Content starts

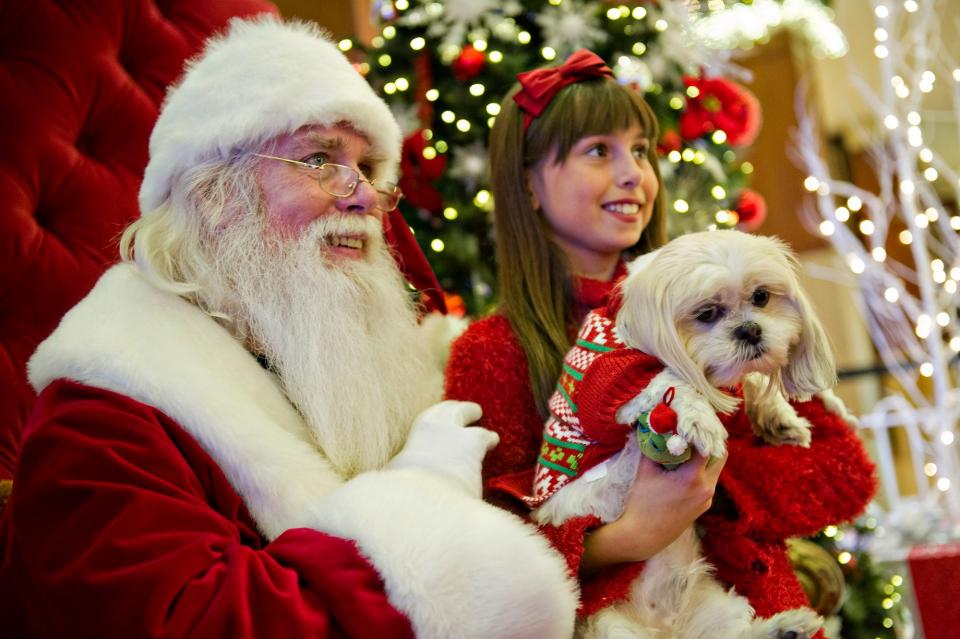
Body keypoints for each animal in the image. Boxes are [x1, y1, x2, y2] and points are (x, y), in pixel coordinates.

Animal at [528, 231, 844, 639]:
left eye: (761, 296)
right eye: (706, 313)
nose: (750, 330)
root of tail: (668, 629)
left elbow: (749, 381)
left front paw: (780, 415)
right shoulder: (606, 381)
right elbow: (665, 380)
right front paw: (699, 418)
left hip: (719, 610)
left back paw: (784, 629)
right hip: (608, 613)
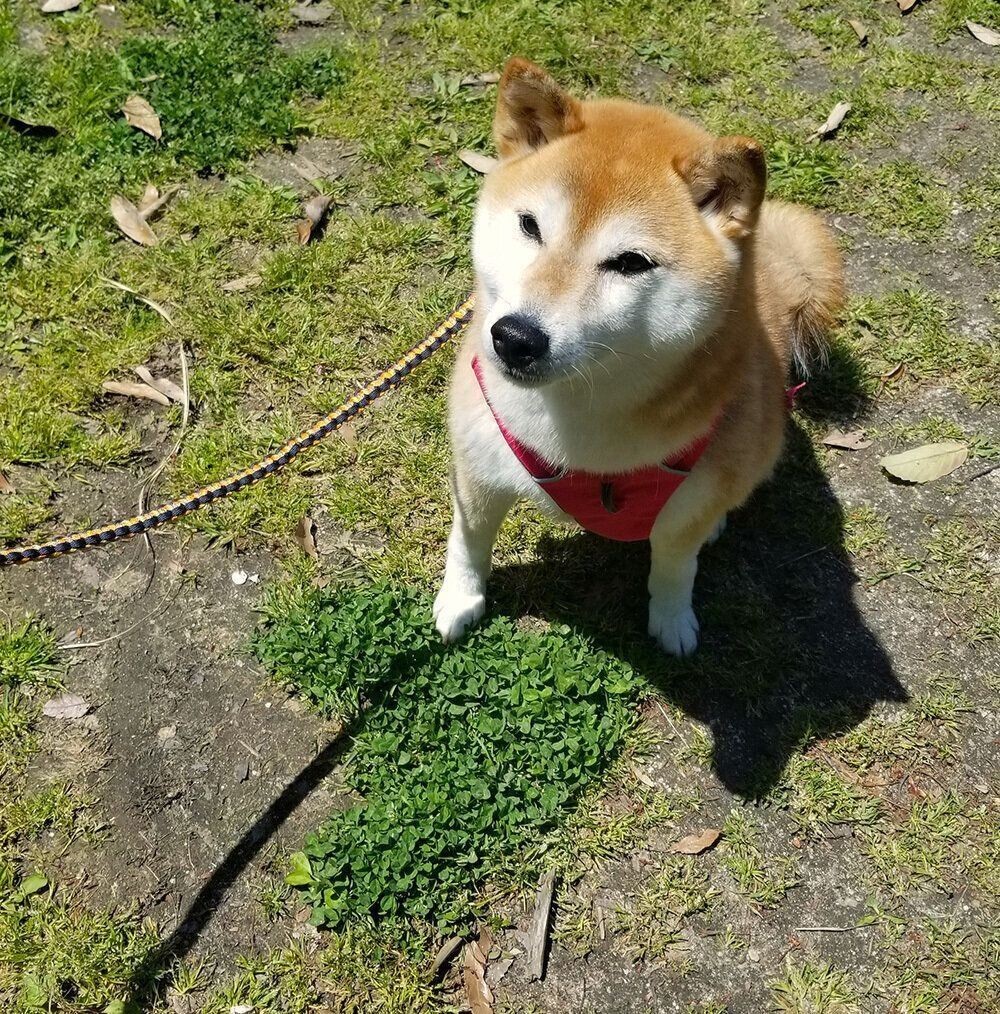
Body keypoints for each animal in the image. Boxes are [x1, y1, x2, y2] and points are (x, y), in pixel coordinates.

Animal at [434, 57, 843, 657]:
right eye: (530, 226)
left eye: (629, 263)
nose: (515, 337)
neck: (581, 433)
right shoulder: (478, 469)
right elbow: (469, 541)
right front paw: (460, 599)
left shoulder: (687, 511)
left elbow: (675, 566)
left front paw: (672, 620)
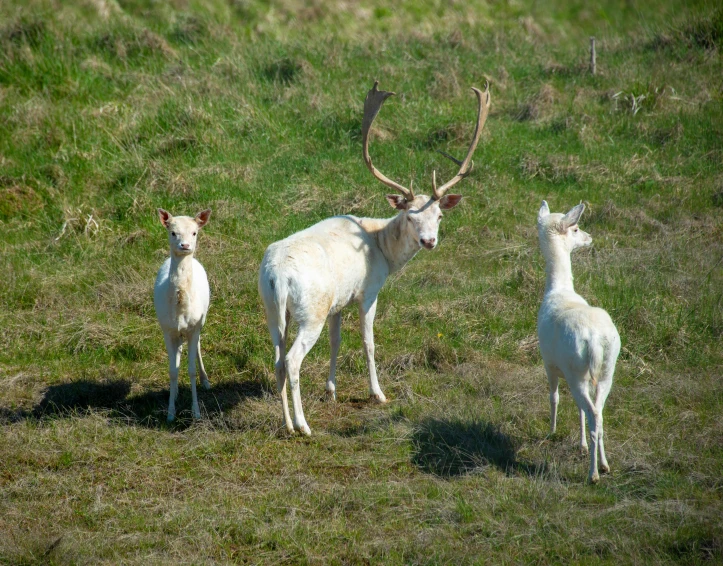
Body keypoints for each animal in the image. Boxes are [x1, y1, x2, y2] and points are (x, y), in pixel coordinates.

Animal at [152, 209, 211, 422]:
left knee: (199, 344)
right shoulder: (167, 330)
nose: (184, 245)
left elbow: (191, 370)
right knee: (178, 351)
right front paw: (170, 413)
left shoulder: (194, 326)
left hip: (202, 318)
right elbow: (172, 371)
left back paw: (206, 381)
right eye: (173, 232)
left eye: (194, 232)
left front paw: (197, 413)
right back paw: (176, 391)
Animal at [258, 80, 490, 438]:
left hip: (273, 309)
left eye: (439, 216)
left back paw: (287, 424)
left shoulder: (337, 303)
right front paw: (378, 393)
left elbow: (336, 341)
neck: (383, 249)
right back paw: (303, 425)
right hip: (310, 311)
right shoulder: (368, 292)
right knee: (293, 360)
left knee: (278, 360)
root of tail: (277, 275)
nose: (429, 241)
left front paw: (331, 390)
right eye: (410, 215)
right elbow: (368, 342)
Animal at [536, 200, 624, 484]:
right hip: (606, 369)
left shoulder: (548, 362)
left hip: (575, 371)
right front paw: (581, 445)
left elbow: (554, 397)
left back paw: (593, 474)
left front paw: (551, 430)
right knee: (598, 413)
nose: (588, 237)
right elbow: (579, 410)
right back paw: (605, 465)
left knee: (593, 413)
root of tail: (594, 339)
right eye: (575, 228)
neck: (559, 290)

Content ends

Drop the pictures; repeat each entry above exactly.

Task solution:
Body keypoints for each animal in the image. Boxes are [x1, y1, x2, y2] and points are (x, y), in pixel coordinates.

Animal at [528, 231, 844, 639]:
left eye: (761, 296)
right eye: (706, 313)
nose: (750, 330)
root of tail: (668, 629)
left elbow: (749, 381)
left front paw: (780, 415)
right shoulder: (606, 381)
right elbow: (665, 380)
right front paw: (699, 418)
left hip: (719, 610)
left back paw: (784, 629)
right hip: (608, 613)
Body keypoints for each animal in the image. Boxes are [x1, y1, x2, y2] and points are (x, y), in pixel coordinates.

Animal at [434, 57, 843, 657]:
right eye: (530, 226)
left eye: (629, 263)
nose: (515, 337)
neck: (581, 433)
right shoulder: (478, 469)
right elbow: (469, 541)
right front paw: (460, 599)
left shoulder: (687, 511)
left elbow: (675, 566)
left front paw: (672, 620)
Body keypoints for each animal in the image. Boxes are [x1, y1, x2, y2] and points are (x, y), in pixel coordinates.

Animal at [152, 209, 211, 422]:
left knee: (199, 344)
right shoulder: (167, 330)
nose: (184, 245)
left elbow: (191, 370)
right knee: (178, 351)
right front paw: (170, 413)
left shoulder: (194, 326)
left hip: (202, 318)
right elbow: (172, 371)
left back paw: (206, 381)
right eye: (173, 232)
left eye: (194, 232)
left front paw: (197, 413)
right back paw: (176, 391)
Animal at [258, 80, 490, 438]:
left hip: (273, 309)
left eye: (439, 216)
left back paw: (287, 424)
left shoulder: (337, 303)
right front paw: (378, 393)
left elbow: (336, 341)
neck: (383, 249)
right back paw: (303, 425)
right hip: (310, 311)
right shoulder: (368, 292)
right knee: (293, 360)
left knee: (278, 360)
root of tail: (277, 275)
nose: (429, 241)
left front paw: (331, 390)
right eye: (410, 215)
right elbow: (368, 342)
Animal at [536, 200, 624, 484]:
right hip: (606, 369)
left shoulder: (548, 362)
left hip: (575, 371)
right front paw: (581, 445)
left elbow: (554, 397)
left back paw: (593, 474)
left front paw: (551, 430)
right knee: (598, 413)
nose: (588, 237)
right elbow: (579, 410)
right back paw: (605, 465)
left knee: (593, 413)
root of tail: (594, 339)
right eye: (575, 228)
neck: (559, 290)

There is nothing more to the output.